** begin Supplied records **

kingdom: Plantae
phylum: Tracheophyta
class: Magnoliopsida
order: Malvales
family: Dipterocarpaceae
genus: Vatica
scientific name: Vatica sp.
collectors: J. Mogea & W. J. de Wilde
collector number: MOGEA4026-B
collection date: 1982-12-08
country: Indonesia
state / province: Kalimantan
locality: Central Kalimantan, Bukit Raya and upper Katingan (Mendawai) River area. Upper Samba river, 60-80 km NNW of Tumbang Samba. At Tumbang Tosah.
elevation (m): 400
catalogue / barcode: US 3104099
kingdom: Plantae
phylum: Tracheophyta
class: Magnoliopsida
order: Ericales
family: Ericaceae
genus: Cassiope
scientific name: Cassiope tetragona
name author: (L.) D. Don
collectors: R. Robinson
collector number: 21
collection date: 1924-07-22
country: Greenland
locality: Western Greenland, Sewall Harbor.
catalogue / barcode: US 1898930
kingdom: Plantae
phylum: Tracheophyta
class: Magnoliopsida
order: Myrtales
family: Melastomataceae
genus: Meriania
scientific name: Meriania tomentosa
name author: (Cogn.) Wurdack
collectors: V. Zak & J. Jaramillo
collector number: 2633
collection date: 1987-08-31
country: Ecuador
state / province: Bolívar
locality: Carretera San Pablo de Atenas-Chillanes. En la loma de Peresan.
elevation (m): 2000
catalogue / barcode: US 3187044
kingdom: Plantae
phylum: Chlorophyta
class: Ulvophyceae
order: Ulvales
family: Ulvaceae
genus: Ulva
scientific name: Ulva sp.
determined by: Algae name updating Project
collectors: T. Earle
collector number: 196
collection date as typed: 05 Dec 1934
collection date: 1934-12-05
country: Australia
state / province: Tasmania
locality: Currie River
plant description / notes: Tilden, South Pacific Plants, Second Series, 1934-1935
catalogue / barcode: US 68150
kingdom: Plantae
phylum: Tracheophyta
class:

** end Supplied records **

● **Work to do**: Repeat the lines above word for word, from the line containing "collection date: 1934-12-05" through the final line of the items, including both.

● **Solution to the problem**:
collection date: 1934-12-05
country: Australia
state / province: Tasmania
locality: Currie River
plant description / notes: Tilden, South Pacific Plants, Second Series, 1934-1935
catalogue / barcode: US 68150
kingdom: Plantae
phylum: Tracheophyta
class:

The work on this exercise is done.